ID.Fruit1 ID.Fruit2 Distance
1 1959 1
1 7 2
1 2 2
1 5 30
1 14 50
2 1959 1
2 1 2
… … …
1000 1958 400
1000 Xxx Xxx
… … …
How can I do this (ideally with SQL/database management) or in ArcGis or similar? Any ideas?
Unfortunately, my table contains 15000 datasets, so the resulting table will have 75000 datasets if I choose n=5.
Any suggestions GREATLY appreciated.
EDIT:
Thank you very much for your comments and suggestions so far. Let me expand on it a little:
The first proposed method is sort of a brute-force scan of the whole table rendering huge filesizes or, likely, crashes, correct?
Now, the fruit is just a dummy, the real table contains a fix ID, nominal attributes ("fruit types" etc), X and Y spatial columns (in Gauss-Krueger) and some numeric attributes.
Now, I guess there is a way to code a "bounding box" into this, so the distances calculation is done for my point in question (let's say 1) and every other point within a square with a certain edge length. I can imagine (remotely) coding or querying for that, but how do I get the script to do that for EVERY point in my ID column. The way I understand it, this should either create a "subtable" for each record/point in my "Table.Fruit" containing all points within the square around the record/point with a distance field added - or, one big new table ("Table.5nearest"). I hope this makes some kind of sense. Any ideas? THanks again
To get all the distances between all fruit is fairly straightforward. In Access SQL (although you may need to add parentheses everywhere to get it to work :P):
select fruit1.id,
fruit2.id,
sqr(((fruit2.xcoordinate - fruit1.xcoordinate)^2) + ((fruit2.ycoordinate - fruit1.ycoordinate)^2)) as distance
from fruit as fruit1
join fruit as fruit2
on fruit2.id <> fruit1.id
order by distance;
I don't know if Access has the necessary sophistication to limit this to the "top n" records for each fruit; so this query, on your recordset, will return 225 million records (or, more likely, crash while trying)!
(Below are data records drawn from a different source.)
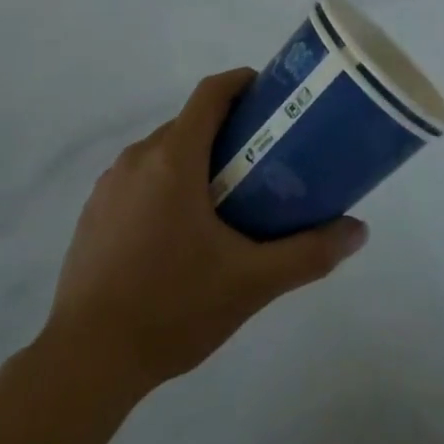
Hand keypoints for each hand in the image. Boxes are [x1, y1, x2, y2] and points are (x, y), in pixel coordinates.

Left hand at [44, 69, 368, 393]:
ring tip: (226, 202)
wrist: (85, 361)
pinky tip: (179, 236)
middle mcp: (137, 158)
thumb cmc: (172, 307)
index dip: (241, 82)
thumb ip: (308, 253)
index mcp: (174, 158)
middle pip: (189, 123)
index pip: (210, 93)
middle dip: (226, 131)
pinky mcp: (92, 213)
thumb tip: (358, 231)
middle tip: (262, 161)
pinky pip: (138, 179)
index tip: (270, 95)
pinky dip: (165, 186)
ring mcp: (109, 185)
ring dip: (195, 161)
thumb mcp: (251, 282)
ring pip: (162, 152)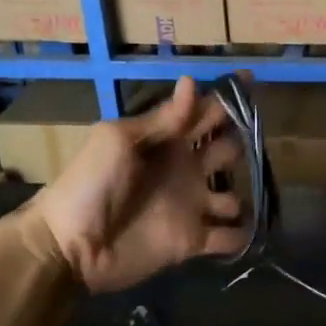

Thank you for your comments so far; in the meantime, I have gone for a pre-fabricated solution, an add-in for ArcGis called Hawth's Tools. This really works like a breeze to find the n closest neighbors to any point feature with an x and y value. So I hope it can help someone with similar problems and questions.
However, it leaves me with a more database-related issue now. Do you have an idea how I can get any DBMS (preferably Access), to give me a list of all my combinations? That is, if I have a point feature with 15000 fruits arranged in space, how do I get all "pure banana neighborhoods" (apple, lemon, etc.) and all other combinations?
Cheers and best wishes.